Invité en tant qu’éducateur lors de la célébration de ses 50 ans d’anniversaire, M. Rukenkanya se rappelle de la convivialité et de la simplicité du défunt président. « Contrairement aux autres dirigeants de ce monde coutumiers des célébrations en grande pompe, et dont les invités sont triés sur le volet, j’ai été étonné de trouver un parterre d’invités uniquement constitués de ses enseignants de l’école primaire, du secondaire et de ses voisins. J’étais le seul membre du gouvernement ».
Le parcours du président Pierre Nkurunziza
Né à Buye(Ngozi) en décembre 1964, Pierre Nkurunziza était détenteur d’une licence en éducation physique et sportive à l’Université du Burundi, obtenue en 1991. Après une brève carrière dans l’enseignement secondaire, il est engagé comme professeur assistant à l’Université du Burundi (1992- 1994). En 1995, il rejoint la rébellion après avoir échappé à une tentative d’assassinat.Au maquis, il gravit vite les échelons. En 1998, Pierre Nkurunziza est nommé Secrétaire Général puis président du mouvement Cndd-Fdd en 2001. A la suite de la signature du cessez-le-feu de novembre 2003 avec le gouvernement de transition, le Cndd-Fdd est agréé en 2004 comme parti politique, toujours sous la présidence de Pierre Nkurunziza. Dès son retour à Bujumbura, il devient le « super ministre » d’Etat en charge de la Bonne gouvernance.Lors des élections de 2005, Pierre Nkurunziza est élu président de la République au suffrage universel indirect et succède le 26 août à Domitien Ndayizeye.
En 2010, au terme d’une élection boycottée par l’opposition, il est reconduit à ce poste.
En 2015, en dépit de l’Accord d’Arusha limitant le nombre de mandats présidentiels à deux, il se représente à nouveau. Une candidature qui provoque une grave crise sociale et politique dont les conséquences restent vivaces.

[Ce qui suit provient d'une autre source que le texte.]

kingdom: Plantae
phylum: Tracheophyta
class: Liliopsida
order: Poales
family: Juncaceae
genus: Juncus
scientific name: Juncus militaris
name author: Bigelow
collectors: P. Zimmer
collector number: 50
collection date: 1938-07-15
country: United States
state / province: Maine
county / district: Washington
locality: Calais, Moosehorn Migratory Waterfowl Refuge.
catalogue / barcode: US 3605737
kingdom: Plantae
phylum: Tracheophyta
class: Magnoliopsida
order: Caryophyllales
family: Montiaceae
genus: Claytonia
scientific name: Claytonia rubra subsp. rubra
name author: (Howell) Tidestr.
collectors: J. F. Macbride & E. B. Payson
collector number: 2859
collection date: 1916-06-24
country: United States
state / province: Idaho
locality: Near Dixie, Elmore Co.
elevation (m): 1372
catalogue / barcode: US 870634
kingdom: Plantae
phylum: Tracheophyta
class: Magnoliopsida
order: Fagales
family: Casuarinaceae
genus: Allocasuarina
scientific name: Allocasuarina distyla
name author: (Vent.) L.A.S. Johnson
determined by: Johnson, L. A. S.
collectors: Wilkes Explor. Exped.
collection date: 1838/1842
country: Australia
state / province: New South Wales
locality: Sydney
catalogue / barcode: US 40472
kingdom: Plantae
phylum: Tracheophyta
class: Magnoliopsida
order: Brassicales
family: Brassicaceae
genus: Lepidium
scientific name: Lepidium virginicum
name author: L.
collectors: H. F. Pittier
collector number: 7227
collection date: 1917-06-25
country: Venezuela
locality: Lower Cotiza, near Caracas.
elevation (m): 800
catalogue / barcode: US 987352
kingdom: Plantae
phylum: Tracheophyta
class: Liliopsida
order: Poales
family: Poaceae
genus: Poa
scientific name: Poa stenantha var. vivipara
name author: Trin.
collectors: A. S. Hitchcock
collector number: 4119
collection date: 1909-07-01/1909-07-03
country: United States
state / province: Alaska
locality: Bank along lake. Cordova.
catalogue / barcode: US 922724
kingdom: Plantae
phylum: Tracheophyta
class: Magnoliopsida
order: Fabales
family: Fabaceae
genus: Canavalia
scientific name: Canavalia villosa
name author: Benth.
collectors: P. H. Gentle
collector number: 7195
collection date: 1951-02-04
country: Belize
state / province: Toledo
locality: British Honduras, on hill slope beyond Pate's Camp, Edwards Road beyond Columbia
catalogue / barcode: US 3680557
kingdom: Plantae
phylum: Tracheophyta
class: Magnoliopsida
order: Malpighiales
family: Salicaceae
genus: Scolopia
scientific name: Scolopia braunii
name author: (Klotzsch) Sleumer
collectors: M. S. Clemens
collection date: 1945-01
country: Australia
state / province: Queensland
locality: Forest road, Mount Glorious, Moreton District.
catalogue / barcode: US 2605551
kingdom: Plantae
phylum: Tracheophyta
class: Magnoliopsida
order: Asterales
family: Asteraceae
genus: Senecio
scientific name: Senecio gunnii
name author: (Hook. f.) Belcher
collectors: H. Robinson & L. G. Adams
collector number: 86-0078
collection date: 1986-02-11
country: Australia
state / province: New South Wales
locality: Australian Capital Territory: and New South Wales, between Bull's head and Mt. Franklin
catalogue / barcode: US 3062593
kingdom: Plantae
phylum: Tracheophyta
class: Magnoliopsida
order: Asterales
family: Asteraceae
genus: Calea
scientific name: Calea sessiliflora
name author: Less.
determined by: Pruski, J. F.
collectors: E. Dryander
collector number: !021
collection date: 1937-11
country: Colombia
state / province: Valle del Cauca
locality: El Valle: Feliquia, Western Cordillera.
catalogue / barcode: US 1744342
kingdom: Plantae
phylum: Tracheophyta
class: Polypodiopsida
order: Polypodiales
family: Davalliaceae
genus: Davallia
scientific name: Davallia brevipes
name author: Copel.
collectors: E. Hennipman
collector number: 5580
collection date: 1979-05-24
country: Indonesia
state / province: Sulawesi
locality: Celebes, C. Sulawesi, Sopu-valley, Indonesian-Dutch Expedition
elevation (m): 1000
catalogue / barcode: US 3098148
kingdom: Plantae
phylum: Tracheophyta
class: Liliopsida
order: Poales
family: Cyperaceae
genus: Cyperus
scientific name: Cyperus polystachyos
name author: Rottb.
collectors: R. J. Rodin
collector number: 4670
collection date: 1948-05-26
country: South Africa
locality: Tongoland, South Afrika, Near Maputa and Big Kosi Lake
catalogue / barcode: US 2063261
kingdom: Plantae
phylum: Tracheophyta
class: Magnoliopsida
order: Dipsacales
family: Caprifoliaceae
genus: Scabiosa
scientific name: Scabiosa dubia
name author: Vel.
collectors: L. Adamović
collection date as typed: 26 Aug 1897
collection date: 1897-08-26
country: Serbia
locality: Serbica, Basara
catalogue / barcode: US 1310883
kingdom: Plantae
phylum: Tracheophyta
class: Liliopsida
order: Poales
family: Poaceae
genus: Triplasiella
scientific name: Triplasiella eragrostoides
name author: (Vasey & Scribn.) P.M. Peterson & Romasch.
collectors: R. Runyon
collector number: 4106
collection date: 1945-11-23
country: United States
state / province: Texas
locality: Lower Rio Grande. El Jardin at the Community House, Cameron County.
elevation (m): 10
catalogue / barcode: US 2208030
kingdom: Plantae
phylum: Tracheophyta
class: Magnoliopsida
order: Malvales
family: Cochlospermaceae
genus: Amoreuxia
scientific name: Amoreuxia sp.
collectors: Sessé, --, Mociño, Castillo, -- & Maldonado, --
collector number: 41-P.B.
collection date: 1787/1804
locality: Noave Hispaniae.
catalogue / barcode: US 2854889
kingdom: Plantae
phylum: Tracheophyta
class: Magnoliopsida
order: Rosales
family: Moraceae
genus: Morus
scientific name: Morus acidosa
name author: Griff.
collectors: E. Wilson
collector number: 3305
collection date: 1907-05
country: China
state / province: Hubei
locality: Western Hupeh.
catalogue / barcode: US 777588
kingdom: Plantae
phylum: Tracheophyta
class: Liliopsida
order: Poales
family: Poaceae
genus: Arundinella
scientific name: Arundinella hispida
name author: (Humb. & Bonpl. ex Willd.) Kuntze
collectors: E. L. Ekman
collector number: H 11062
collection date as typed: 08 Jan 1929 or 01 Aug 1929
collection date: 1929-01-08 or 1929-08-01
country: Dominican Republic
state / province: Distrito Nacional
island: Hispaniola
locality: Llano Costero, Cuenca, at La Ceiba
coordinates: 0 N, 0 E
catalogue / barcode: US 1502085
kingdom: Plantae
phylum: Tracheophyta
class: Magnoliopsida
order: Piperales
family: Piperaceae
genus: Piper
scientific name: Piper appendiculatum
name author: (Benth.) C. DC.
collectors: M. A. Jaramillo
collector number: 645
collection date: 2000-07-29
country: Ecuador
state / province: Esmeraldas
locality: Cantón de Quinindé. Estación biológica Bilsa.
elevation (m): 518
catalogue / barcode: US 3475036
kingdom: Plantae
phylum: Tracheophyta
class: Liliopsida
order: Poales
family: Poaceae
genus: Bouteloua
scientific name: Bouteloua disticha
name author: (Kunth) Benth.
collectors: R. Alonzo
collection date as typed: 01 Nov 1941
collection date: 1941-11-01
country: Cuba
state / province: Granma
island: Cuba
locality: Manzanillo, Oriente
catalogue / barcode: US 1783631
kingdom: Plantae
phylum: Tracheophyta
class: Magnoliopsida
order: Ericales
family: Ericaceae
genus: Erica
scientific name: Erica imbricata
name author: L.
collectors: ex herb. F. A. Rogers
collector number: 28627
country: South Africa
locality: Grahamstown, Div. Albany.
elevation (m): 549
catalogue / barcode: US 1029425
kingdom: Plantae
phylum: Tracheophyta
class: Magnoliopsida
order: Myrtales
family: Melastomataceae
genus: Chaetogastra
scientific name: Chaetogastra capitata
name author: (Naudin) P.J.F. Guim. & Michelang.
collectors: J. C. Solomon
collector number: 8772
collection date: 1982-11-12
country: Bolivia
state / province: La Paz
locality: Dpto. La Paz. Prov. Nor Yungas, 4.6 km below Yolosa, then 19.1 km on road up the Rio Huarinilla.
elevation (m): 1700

Président du très respecté comité des Sages, un organe restreint qui inspire la gestion du Cndd-Fdd, en mars 2018, le président Nkurunziza avait même été élevé par son au grade de « visionnaire permanent ». La même année, il promulgue une nouvelle Constitution qui n’est toujours pas entièrement en vigueur et qui accorde une place inédite au « Tout-Puissant » dans les institutions burundaises.
Il tire sa révérence alors qu’en février 2020, le Parlement venait de le proclamer Guide suprême du patriotisme. Pour rappel, le 20 août marquait la fin de son 3ème mandat. Le président Nkurunziza avait 55 ans.